WHAT THE EXERCISE ASKS: If a line in the listing below includes the string "Kampagnenpartnern", pull it out.
----
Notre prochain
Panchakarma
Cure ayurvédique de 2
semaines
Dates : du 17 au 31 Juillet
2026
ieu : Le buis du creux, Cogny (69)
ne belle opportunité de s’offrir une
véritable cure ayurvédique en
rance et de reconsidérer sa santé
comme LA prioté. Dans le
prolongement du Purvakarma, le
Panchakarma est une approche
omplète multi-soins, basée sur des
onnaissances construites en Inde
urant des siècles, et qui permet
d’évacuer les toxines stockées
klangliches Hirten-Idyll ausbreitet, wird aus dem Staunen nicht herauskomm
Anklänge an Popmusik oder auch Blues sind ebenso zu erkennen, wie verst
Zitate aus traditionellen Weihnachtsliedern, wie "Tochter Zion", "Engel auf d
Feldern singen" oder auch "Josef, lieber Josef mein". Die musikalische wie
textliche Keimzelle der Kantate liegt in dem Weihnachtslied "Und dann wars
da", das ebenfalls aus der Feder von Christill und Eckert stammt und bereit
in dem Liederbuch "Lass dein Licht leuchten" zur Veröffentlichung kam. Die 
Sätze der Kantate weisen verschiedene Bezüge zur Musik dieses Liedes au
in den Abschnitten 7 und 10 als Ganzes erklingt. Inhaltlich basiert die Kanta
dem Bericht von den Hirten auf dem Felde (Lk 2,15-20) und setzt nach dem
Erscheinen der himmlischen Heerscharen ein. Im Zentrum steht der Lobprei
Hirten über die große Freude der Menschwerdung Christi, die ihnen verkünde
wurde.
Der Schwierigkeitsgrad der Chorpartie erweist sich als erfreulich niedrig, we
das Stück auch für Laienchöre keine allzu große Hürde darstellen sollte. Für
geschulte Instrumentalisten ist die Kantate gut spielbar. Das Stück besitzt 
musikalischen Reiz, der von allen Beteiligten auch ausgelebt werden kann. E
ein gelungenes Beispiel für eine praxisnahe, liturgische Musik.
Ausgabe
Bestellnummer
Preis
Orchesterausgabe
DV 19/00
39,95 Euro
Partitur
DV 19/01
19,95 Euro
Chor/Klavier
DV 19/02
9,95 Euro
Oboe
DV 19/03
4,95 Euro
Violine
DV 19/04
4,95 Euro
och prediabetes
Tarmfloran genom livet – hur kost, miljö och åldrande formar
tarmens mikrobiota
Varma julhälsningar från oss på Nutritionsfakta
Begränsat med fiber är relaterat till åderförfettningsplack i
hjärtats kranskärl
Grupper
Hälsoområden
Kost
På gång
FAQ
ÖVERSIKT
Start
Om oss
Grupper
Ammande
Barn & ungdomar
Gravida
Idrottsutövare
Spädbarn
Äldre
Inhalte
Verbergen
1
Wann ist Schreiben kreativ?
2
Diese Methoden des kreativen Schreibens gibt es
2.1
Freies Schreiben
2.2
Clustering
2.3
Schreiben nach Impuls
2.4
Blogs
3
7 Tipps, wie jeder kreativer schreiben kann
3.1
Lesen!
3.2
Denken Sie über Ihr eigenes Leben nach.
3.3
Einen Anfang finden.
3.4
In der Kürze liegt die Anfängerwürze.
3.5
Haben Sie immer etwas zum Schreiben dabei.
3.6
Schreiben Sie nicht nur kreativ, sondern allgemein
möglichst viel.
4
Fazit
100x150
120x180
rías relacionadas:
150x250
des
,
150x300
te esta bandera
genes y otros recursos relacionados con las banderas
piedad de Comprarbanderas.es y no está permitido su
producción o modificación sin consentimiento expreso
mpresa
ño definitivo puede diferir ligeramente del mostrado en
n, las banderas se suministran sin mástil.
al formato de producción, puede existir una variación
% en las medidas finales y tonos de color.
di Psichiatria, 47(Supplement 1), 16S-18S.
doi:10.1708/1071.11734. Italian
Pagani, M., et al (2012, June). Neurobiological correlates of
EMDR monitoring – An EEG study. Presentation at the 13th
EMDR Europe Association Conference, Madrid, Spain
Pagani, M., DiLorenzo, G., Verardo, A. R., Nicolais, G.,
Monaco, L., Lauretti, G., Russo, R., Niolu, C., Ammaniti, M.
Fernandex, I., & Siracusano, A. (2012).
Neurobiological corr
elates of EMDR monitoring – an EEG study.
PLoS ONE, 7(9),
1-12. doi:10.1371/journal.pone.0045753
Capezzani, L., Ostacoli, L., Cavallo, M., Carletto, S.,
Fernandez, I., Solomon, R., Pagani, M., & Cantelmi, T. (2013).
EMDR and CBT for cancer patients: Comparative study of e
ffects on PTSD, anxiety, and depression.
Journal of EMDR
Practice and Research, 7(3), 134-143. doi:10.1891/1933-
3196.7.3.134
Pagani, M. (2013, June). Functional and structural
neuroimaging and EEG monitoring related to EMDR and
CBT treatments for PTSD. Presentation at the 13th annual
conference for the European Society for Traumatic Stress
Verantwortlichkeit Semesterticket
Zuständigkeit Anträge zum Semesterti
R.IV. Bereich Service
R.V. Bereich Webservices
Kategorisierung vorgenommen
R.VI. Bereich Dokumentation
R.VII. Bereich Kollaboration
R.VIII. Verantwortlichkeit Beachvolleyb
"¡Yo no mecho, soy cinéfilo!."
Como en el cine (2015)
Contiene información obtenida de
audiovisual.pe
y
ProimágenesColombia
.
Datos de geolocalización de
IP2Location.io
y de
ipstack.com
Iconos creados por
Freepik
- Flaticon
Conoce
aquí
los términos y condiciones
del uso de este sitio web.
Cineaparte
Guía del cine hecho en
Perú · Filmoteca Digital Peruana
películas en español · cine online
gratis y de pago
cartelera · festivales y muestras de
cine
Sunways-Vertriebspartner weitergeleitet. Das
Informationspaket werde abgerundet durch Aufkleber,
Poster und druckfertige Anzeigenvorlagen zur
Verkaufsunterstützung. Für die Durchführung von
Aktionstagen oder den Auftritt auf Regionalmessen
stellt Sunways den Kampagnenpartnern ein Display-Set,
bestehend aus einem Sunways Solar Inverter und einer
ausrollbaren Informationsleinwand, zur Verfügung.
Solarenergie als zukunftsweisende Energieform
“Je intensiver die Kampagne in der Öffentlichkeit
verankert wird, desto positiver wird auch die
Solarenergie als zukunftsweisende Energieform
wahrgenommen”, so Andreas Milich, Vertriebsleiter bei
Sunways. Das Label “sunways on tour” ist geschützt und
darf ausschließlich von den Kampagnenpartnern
----
YOUR SOLUTION:
stellt Sunways den Kampagnenpartnern ein Display-Set,
darf ausschließlich von den Kampagnenpartnern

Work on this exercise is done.